What a fun thing this blog has turned into. My kitchen is full of notes for current and future recipes, as well as ideas from other people for meals they’d like simplified so that they, too, can spend more time at the table together. Looking at life OUT of the fast lane.
I have been a little amazed by how many people have said, “Oh, I bought the stuff to make ________ and I’ll make it this weekend.” This is for a meal that takes 20-30 minutes to fix. It makes me realize that folks who work full-time often don’t cook at all during the week. Maybe sandwiches or leftovers, certainly take-out and I’d guess a couple of restaurant meals. So, try this fish taco meal. My sister made a version of this once while visiting and we've been making it ever since.
This dish is faster than going and picking something up at the local pizza shop. The fish is done in FIVE MINUTES. You can make other things to go with it and it will take longer, but you can make a fairly balanced meal in nearly the time it takes the fish to cook.
I don’t know about you, but I don’t know anyone who doesn’t like fish tacos. They’re on menus as main courses with beans and rice; they’re also listed as starter some places. They may come with tartar sauce and lettuce and tomatoes or with coleslaw and jalapenos. However you like them, I am sure you’ll make this super-easy and incredibly fast version one day soon—maybe today. This is one of those meals for which you would want to shop the day you’re cooking or, at very most, the day before.
Could serve with: A can (or homemade) of black or pinto beans mixed with sautéed bits of onion and green or red peppers. A side of Southwestern rice if you’ve got time. Homemade pico de gallo--why not? If you have a Cuisinart, you have pico in 30 seconds Easiest: some finely shredded lettuce with minced tomatoes on top.
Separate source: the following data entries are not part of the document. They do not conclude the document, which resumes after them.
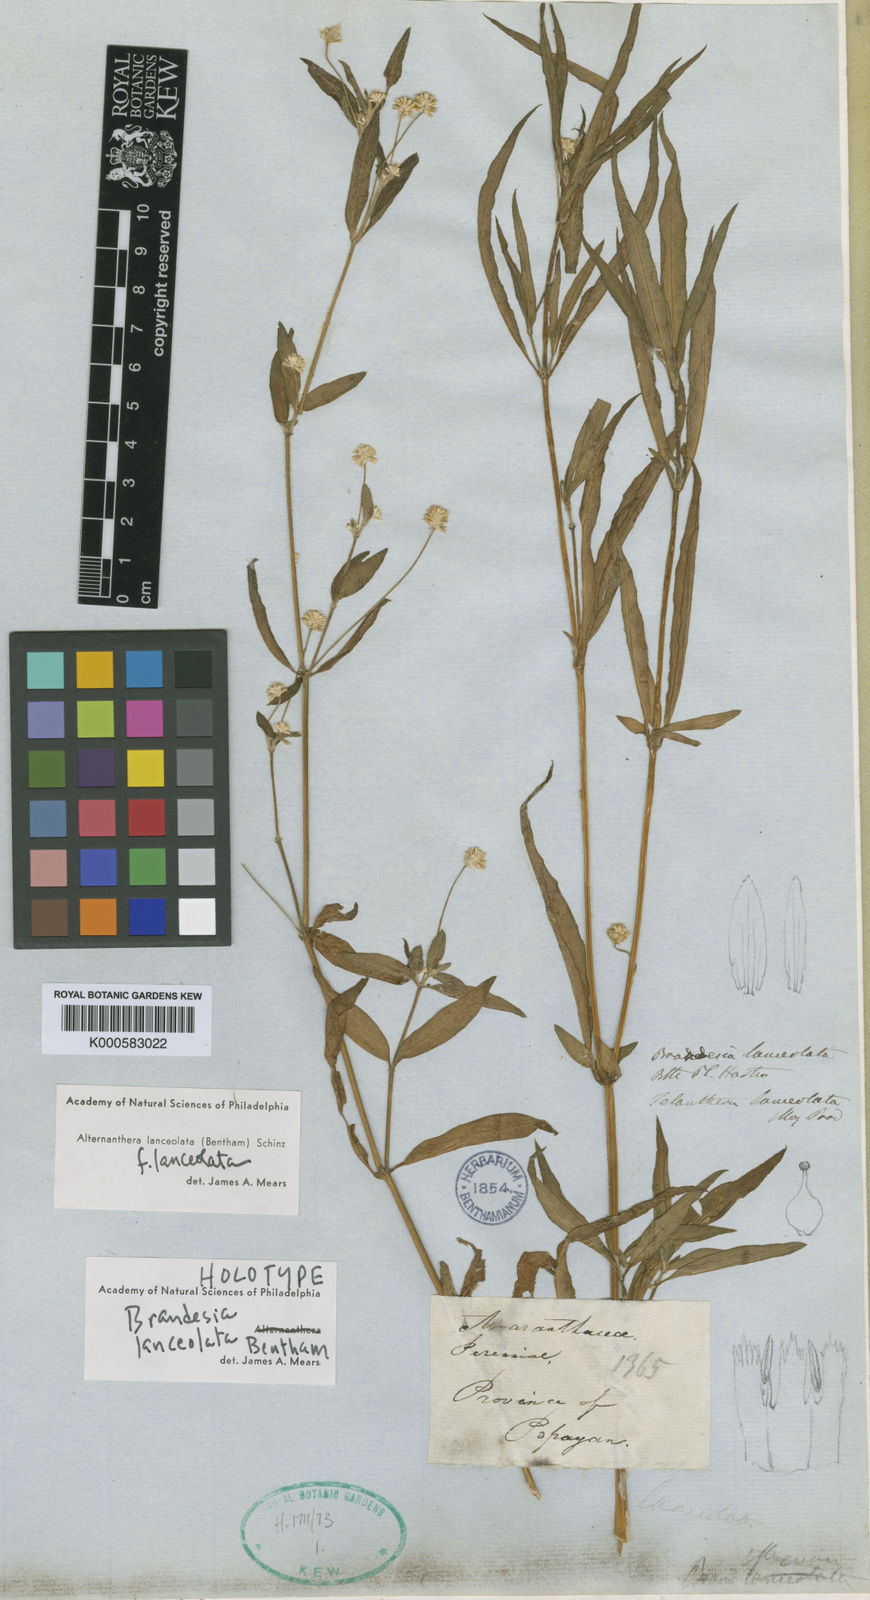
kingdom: Plantae
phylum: Tracheophyta
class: Magnoliopsida
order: Caryophyllales
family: Amaranthaceae
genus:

Wine: We had this last night with a South African Chenin Blanc. I adore Dry Creek (CA) Chenin Blanc and, there are surely lots more out there. A Riesling would also be appropriate or maybe even a no-oak Chardonnay. Something light and refreshing anyway.
Dessert: Definitely a fresh fruit salad with some blondies from the last blog!
Possibilities: You could grill the fish instead of sautéing it. Or,
surely you might sometime choose fish other than tilapia. Just be careful it’s a fish that comes very well-filleted. You wouldn’t see bones in the tacos.
Music: How about some Spanish guitar music or maybe some salsa? I am fond of planning meals (usually Friday night ones) and buying music just for the meal. Much cheaper than going out to the movies and music lasts.
Prep: Set the table, light the candles and pour the drinks before you begin to cook. Set out any condiments (cheese, salsa, fresh limes) or veg (cabbage) ahead of time so the fish doesn’t get cold while you try to get those things together. I suggest heating the bowl or platter for the fish so it stays warm throughout the meal. Wrap warmed tortillas in foil and then in a towel in the basket and they’ll stay warm for as long as you need them.
Sing a new song as you cook your heart out,
Fish Tacos in Five Minutes
2T olive oil
1½# filleted fresh Tilapia fish
2t chili powder
½ t Kosher salt; ¼ t freshly ground pepper
8-10 small (about 6”) corn tortillas
2 limes, cut into eighths
2 c shredded coleslaw mix (or shredded cabbage)
1 16 oz. container pre-made guacamole (or homemade)
½ c salsa
1 c shredded cheddar (white Vermont if possible)
Preheat oven to 200F. Place oven-proof bowl or platter (used later at table for fish) in oven. Place small cookie sheet or casserole in oven to hold tortillas as they are heated.
Mix coleslaw and guacamole in medium bowl and place on table with the bowls of salsa, cheese and limes.
Heat small griddle or skillet over medium heat and begin heating tortillas one at a time. Flip each as it becomes quite warm, but not toasted. After each tortilla is heated, place in a foil package on a small cookie sheet in oven to stay warm while fish cooks.
Heat 2T olive oil in skillet over medium heat. Place tilapia in pan and sprinkle with 1t chili powder and salt and pepper. Saute for 2-3 minutes until light golden on the cooked side and turn gently to avoid breaking tender fish. Sprinkle second side with remaining chili powder and salt and pepper, cooking until barely done and flaking. If unsure fish is done, take a half piece out and cut a bit to taste for doneness. Fish should be opaque and smooth, not gooey. Place fish in warmed bowl, split pieces in thirds and remove bowl and warmed tortillas to table.
To assemble, place a piece or two of fish in the tortilla, add 3-4 T cabbage with guacamole, 2T cheese and salsa to taste. Squeeze lime over all of the filling and enjoy.